• Directive
List, in full, each line of the entries below that contains the word "الذكية".

═════ Records supplied

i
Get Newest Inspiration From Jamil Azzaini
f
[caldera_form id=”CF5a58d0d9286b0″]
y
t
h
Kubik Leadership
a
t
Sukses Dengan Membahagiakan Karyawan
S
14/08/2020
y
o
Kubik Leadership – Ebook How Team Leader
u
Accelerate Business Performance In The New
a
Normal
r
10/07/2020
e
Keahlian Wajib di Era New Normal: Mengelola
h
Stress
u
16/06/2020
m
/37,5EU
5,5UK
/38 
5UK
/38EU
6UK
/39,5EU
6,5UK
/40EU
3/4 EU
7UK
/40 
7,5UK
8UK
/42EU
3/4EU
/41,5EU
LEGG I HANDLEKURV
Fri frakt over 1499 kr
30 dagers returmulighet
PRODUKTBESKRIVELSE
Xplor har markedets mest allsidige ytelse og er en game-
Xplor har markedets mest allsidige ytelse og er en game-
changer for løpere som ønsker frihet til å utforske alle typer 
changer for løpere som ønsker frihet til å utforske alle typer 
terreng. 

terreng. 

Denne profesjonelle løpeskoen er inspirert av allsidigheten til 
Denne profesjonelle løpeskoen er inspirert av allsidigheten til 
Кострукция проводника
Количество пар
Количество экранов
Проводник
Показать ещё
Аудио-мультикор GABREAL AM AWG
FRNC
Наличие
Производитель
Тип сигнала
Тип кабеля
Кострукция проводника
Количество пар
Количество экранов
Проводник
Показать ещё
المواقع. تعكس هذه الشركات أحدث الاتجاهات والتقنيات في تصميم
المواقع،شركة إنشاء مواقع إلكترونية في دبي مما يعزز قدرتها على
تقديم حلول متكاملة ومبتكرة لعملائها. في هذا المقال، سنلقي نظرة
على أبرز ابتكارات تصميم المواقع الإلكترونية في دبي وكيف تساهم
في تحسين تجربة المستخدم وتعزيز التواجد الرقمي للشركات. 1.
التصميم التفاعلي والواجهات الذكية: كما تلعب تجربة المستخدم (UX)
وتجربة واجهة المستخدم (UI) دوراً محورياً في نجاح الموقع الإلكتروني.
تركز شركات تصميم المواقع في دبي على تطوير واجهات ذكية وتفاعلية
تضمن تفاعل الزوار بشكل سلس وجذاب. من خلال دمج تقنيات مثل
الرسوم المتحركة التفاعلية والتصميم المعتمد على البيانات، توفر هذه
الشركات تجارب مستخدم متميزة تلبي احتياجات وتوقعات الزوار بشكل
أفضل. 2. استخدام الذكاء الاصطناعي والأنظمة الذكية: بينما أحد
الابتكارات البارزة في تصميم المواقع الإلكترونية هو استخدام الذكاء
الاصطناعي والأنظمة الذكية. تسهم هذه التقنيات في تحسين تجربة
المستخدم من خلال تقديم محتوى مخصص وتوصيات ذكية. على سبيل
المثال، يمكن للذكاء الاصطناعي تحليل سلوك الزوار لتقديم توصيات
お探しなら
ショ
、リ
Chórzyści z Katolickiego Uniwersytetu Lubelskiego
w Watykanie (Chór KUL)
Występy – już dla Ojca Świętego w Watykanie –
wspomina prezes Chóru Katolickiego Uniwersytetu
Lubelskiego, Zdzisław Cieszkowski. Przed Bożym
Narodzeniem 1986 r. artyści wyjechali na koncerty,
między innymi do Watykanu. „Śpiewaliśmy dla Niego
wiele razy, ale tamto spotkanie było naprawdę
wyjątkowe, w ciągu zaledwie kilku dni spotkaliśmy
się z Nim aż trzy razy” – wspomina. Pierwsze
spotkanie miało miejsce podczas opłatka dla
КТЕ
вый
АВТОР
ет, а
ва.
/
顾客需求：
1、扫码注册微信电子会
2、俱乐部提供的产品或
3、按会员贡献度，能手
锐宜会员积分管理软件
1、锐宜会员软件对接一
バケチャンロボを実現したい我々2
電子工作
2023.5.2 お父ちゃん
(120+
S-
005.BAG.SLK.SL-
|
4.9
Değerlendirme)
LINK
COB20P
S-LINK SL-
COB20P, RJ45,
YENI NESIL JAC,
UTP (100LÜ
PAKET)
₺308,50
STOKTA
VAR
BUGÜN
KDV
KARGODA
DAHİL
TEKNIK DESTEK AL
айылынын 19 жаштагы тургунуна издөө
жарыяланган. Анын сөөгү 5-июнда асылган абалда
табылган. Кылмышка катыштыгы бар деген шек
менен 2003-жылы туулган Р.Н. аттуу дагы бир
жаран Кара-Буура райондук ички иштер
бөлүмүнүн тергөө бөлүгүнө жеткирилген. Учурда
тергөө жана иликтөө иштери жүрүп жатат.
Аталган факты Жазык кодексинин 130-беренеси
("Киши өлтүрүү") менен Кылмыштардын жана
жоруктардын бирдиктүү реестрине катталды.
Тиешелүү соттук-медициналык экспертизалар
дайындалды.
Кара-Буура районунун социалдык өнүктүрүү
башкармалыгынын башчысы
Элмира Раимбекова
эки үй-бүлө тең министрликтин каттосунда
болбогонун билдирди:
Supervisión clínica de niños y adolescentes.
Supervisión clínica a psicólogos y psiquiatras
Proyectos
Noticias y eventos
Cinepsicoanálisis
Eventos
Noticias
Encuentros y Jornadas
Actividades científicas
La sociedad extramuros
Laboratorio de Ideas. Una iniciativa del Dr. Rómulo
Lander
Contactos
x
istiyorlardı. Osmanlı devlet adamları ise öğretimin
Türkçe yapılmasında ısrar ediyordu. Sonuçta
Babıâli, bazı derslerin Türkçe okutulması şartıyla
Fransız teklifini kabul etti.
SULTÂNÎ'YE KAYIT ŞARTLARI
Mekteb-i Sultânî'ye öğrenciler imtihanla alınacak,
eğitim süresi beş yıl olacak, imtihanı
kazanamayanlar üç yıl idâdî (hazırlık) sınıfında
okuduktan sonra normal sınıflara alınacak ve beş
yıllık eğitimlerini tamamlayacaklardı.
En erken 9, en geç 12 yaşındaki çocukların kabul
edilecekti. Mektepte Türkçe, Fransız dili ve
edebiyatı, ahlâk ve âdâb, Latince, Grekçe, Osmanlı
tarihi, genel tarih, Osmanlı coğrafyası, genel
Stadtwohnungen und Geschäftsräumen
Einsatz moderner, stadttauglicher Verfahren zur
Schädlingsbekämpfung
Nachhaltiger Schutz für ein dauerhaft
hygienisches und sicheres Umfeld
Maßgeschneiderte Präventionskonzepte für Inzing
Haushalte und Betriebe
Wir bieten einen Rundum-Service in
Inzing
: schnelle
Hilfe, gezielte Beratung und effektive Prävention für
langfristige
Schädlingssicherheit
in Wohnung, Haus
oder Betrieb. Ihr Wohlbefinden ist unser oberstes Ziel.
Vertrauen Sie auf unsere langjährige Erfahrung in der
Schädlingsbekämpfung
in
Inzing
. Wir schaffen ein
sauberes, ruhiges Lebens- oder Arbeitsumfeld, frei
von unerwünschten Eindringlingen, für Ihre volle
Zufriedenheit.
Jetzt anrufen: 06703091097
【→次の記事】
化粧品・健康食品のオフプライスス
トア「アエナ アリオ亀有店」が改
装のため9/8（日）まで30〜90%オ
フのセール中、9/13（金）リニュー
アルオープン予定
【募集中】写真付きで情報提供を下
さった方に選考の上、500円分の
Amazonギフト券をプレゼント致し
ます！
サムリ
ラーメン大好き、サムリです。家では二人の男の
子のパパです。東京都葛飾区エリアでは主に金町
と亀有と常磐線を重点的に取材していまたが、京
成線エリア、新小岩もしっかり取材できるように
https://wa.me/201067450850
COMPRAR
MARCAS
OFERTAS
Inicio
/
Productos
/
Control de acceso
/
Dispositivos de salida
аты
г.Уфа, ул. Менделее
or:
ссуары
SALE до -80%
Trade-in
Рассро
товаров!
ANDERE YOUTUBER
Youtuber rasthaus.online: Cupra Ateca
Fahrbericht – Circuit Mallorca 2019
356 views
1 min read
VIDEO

══════════

• Task result
التصميم التفاعلي والواجهات الذكية: كما تلعب تجربة المستخدم (UX)
أفضل. 2. استخدام الذكاء الاصطناعي والأنظمة الذكية: بينما أحد
الاصطناعي والأنظمة الذكية. تسهم هذه التقنيات في تحسين تجربة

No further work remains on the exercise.